Pour trouver des schémas dans les calendriers agricoles synchronisés et non synchronisés, les scientifiques ont analysé des images satellites de plusieurs régions rizicoles à Bali de 2002 à 2015. Ils ont classé lequel des quatre schémas de plantation caractéristiques - croissance, récolte, inondation ou drainage - s'est produit quand et où . Maintenant, ils ont développé un moyen de relier ces modèles à l'équilibre des contraintes dans l'agriculture balinaise.
Une formule pour un équilibre
"Nous présentons une formule qui explique comment un équilibre entre le stress hydrique et le stress des ravageurs est réalisé et comment le système atteint finalement un équilibre", explique Thurner. "Si les stress étaient gérés différemment, les régions rizicoles seraient très différentes de ce que nous observons dans la réalité."
Selon le spécialiste de la complexité, "il s'agit d'un équilibre extrêmement précis entre différents états et peut basculer à un point de basculement ou à un point de transition de phase, comme l'appelleraient les physiciens."
La rapidité avec laquelle l'équilibre apparemment éternel peut devenir incontrôlable est devenue évidente dans les années 1970. La soi-disant révolution verte a poussé les agriculteurs à utiliser des pesticides et à cultiver leurs rizières sans leur système de synchronisation traditionnel.

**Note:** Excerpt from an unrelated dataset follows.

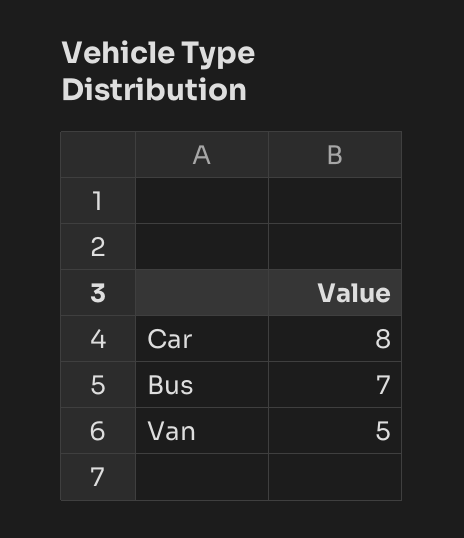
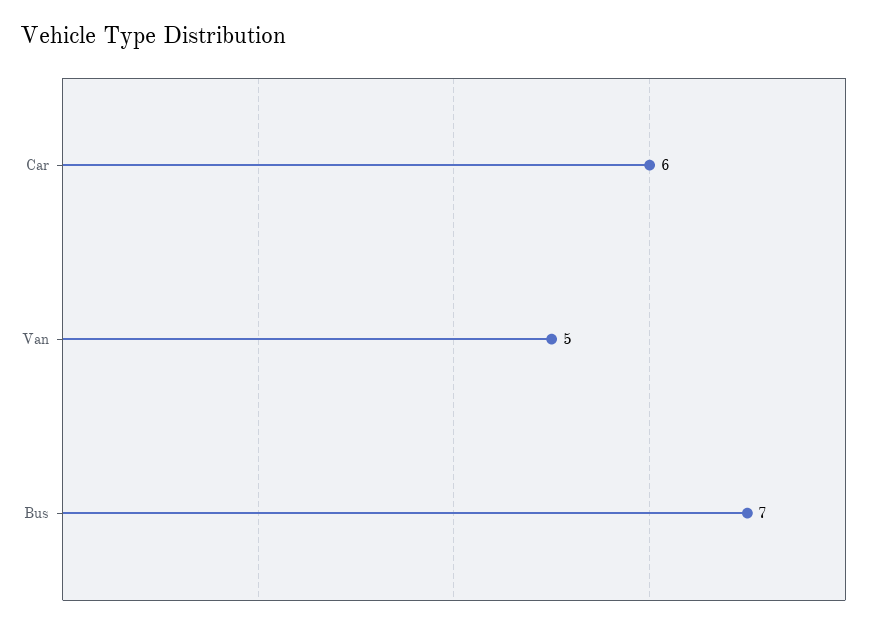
Car: 8 -> 6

"Au début, les récoltes ont augmenté", explique Yérali Gandica de l'Université de Cergy Paris, premier auteur de l'article. "Mais en quelques années, les agriculteurs ont signalé un chaos dans les horaires d'arrosage et une explosion de ravageurs." Lorsque trop de rizières dans les régions plus élevées ont été inondées en même temps, les agriculteurs des terrasses inférieures ont subi un stress hydrique. La discorde entre voisins s'est accrue, la culture balinaise de l'harmonie sociale, soigneusement entretenue, a été perturbée. Ce n'est que lorsque la méthode traditionnelle a été rétablie que l'équilibre (surtout) est revenu.
"Cela peut sembler une approche très théorique, mais elle pourrait avoir un côté pratique dans d'autres systèmes écologiques couplés homme-environnement :on peut relier des modèles environnementaux facilement observables à l'équilibre des contraintes et ainsi détecter les points faibles de leur gestion", conclut Thurner.